Scientists already knew that intestinal bacteria are important in nitrate metabolism and that nitrate can change the gut microbiome, or the array of microorganisms in the gastrointestinal tract. The U of G researchers wondered whether the microbiome might be involved in cardioprotective effects – making a heart-gut connection.   

Using fecal microbial transfers from obese mice that received nitrate supplementation to mice without supplements led to improved cardiometabolic health. The tests also improved control of glucose metabolism, a factor in diabetes.   

The findings point to ways to help prevent heart failure and associated cardiovascular problems, said Holloway.   

He said the researchers don’t know how those GI effects are connected to heart health.   

Potential therapies for cardiovascular problems

Their work may ultimately lead to new dietary supplements or dietary recommendations for people at risk of heart failure, said Holloway.   

“Nitrate is in a lot of foods,” he said, pointing to spinach and beetroot that contain high amounts of the nutrient. “We might be able to prevent a lot of potential complications.”  

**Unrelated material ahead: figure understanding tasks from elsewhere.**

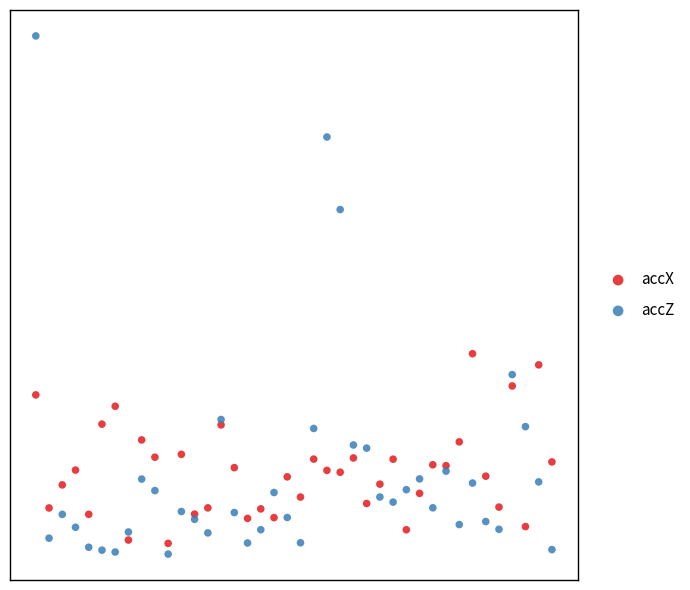

What are all the series names shown in the legend?

accX, accZ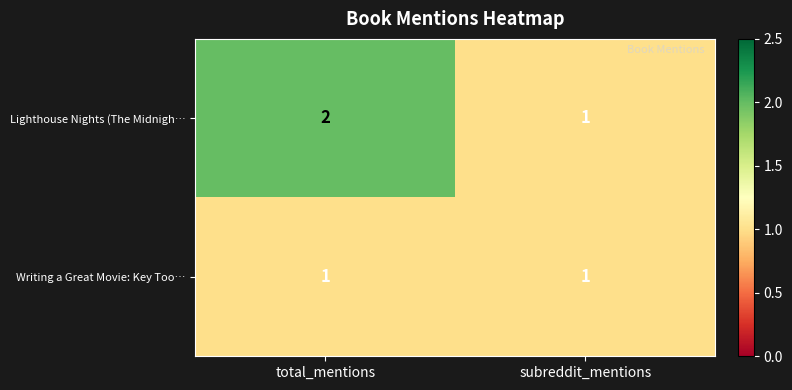

List the series in order of their overall mean, lowest first.

Writing a Great Movie: Key Too…, Lighthouse Nights (The Midnigh…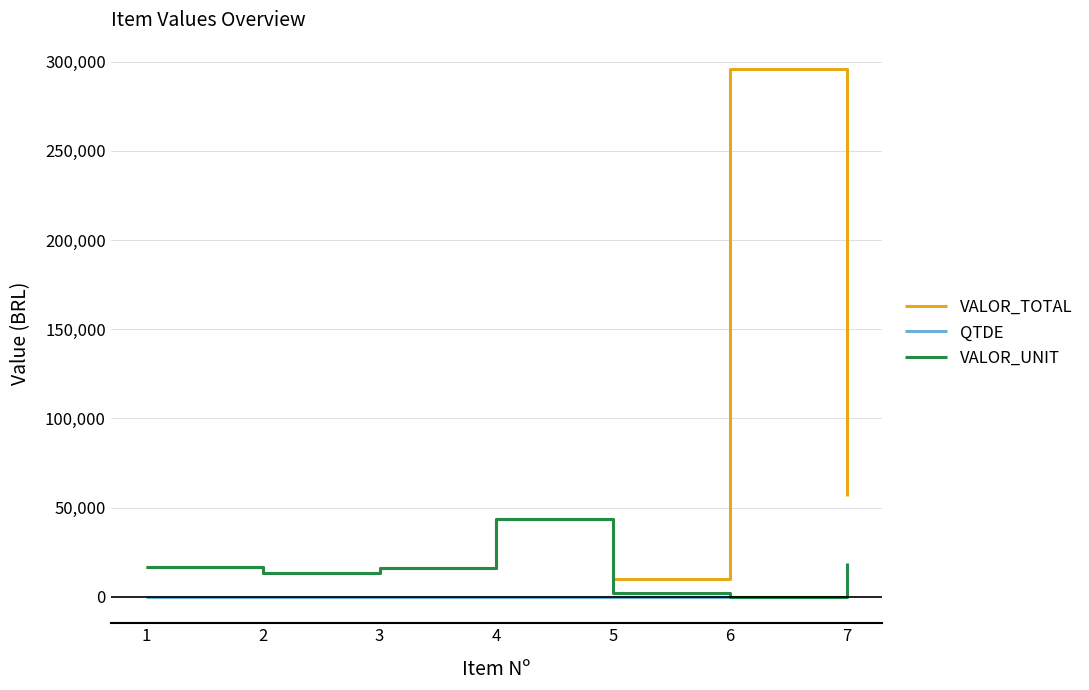

Which series has the largest range (max minus min)?

VALOR_TOTAL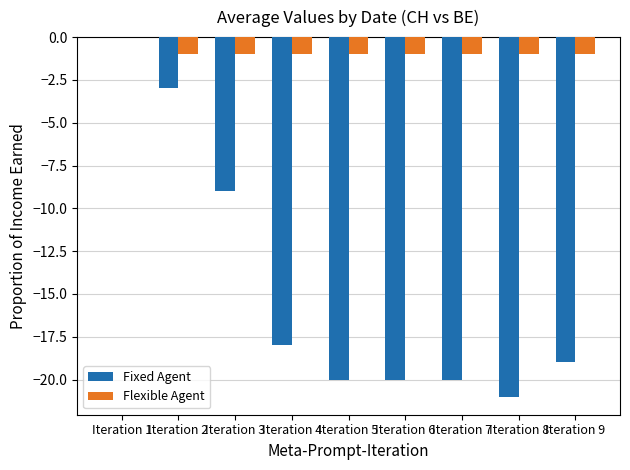

What is the total value across all series at Iteration 3?

-10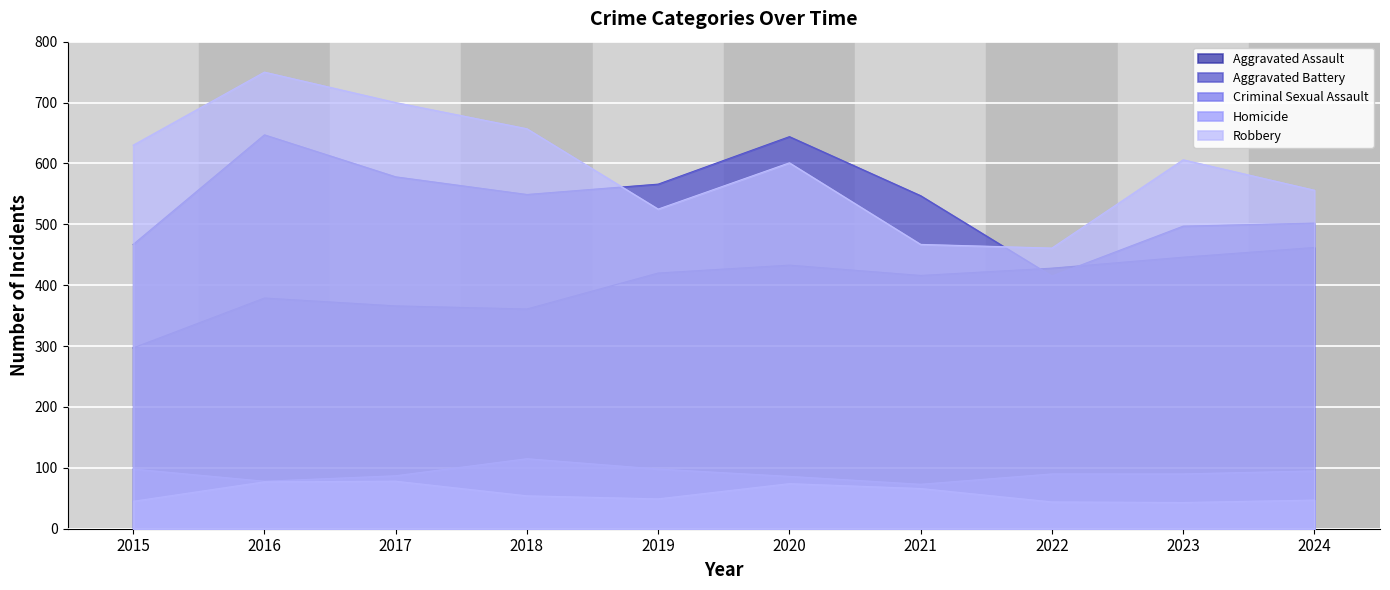

What is the difference between the maximum and minimum values in the Criminal Sexual Assault series?

42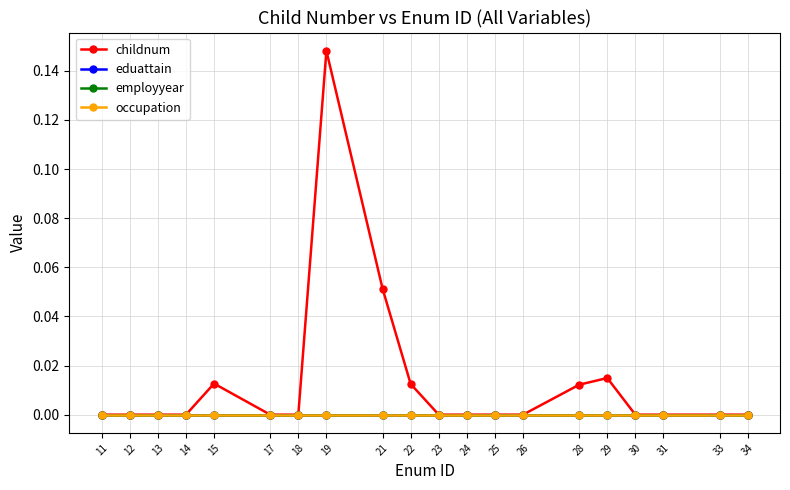

Does the chart have visible grid lines?

Yes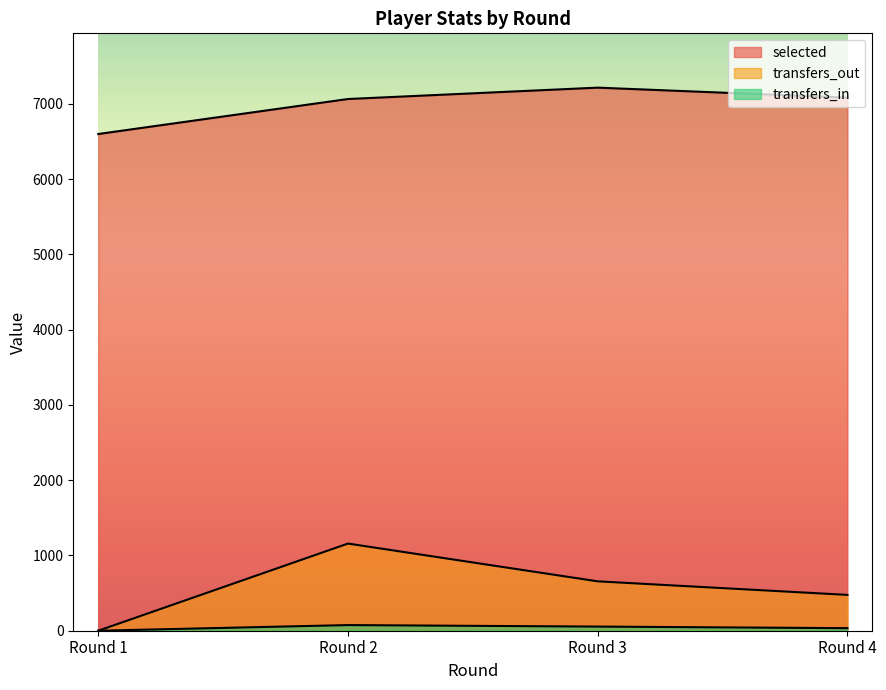

What value does the selected series have at Round 4?

7082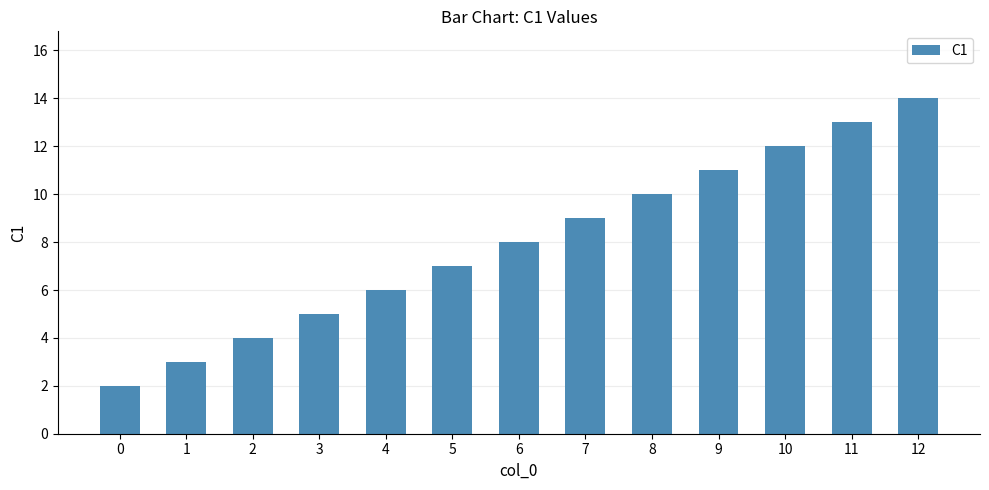

What is the change in value from 0 to 7?

+7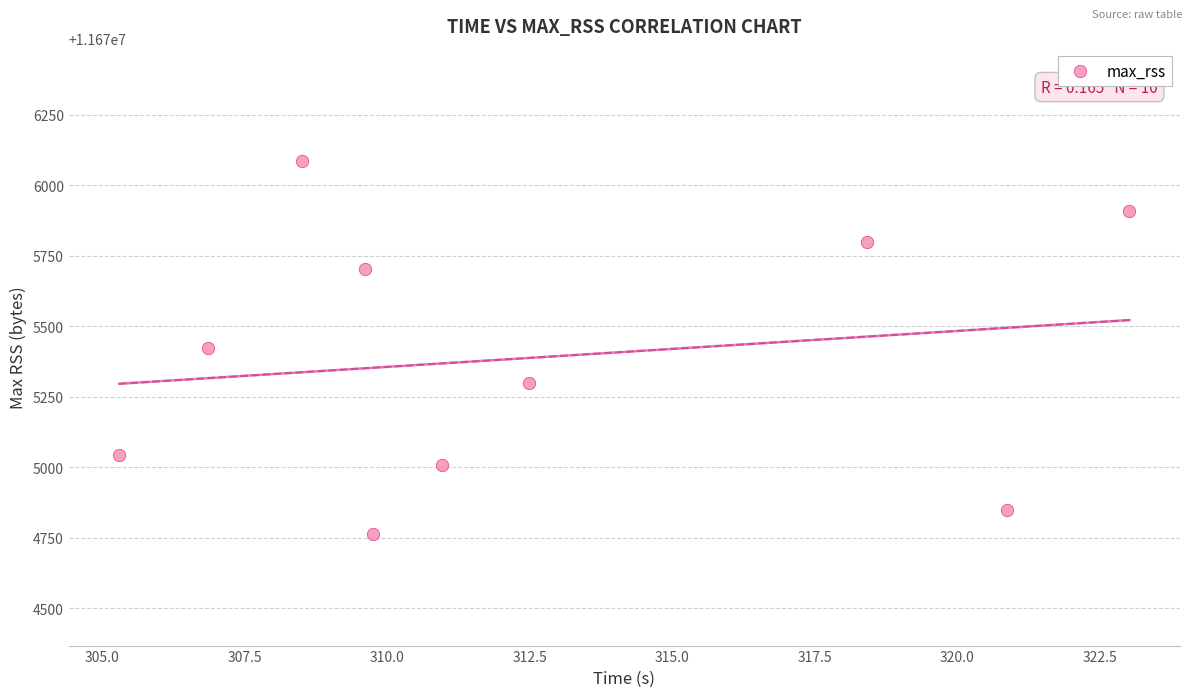

What is the range of Y values (max minus min)?

1324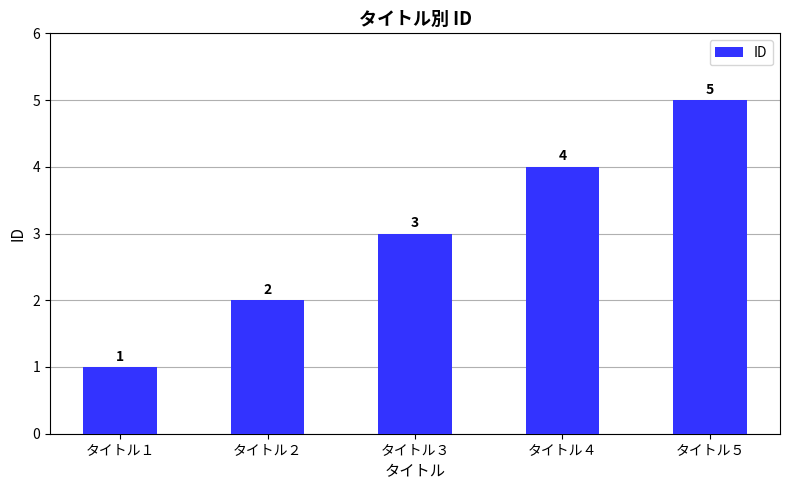

List the labels in order of value, smallest first.

タイトル１, タイトル２, タイトル３, タイトル４, タイトル５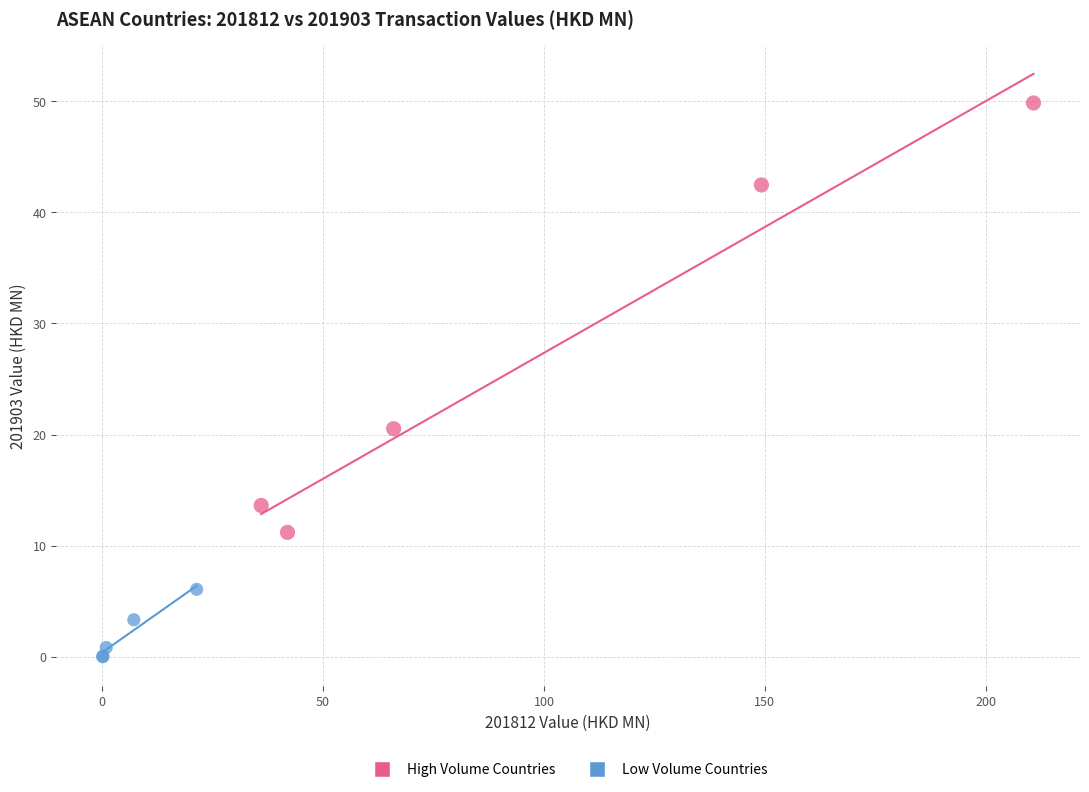

Which series reaches the minimum Y coordinate?

Low Volume Countries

An expert in gut microbiome studies, Dr. Emma Allen-Vercoe, professor in CBS’s Department of Molecular and Cellular Biology, found nitrate increased amounts of specific bacteria, ultimately preventing changes in gut microbiota associated with disease.  

“Nitrate prevents detrimental effects of a high-fat diet on myocardial function,” said Allen-Vercoe. At U of G, she runs the “robo-gut” lab, which mimics the workings of the human GI tract including various gut microbes.   

Co-author Heather Petrick, a PhD candidate in Holloway’s lab, is now working with collaborators at the Maastricht University Medical Centre in the Netherlands. They aim to set up human clinical trials to learn more about possible gut-heart connections with nitrate. 

Dr. Jeremy Simpson, also a co-author, is a cardiovascular physiologist in HHNS. He said, “This work has significant implications for heart patients, particularly those with diabetes-related co-morbidities. This study suggests that therapeutic approaches aimed at improving glycemia and preventing cardiovascular disease should also focus on the gut microbiome and highlights the importance of the nitrate-gut-heart axis in the development of cardiac abnormalities.”

Holloway studies integrative physiology, including lifestyle implications for health. He said this new paper brings together interdisciplinary strengths in physiology, cardiovascular health and the gut microbiome.   

“This amalgamation of biologists is one of our strengths as a college and a university,” Holloway  said.    

Along with several U of G graduate students, the study also included collaborators from McMaster University and researchers in the Netherlands, Poland and Brazil.  

This study was funded by the Natural Sciences and Engineering Research Council.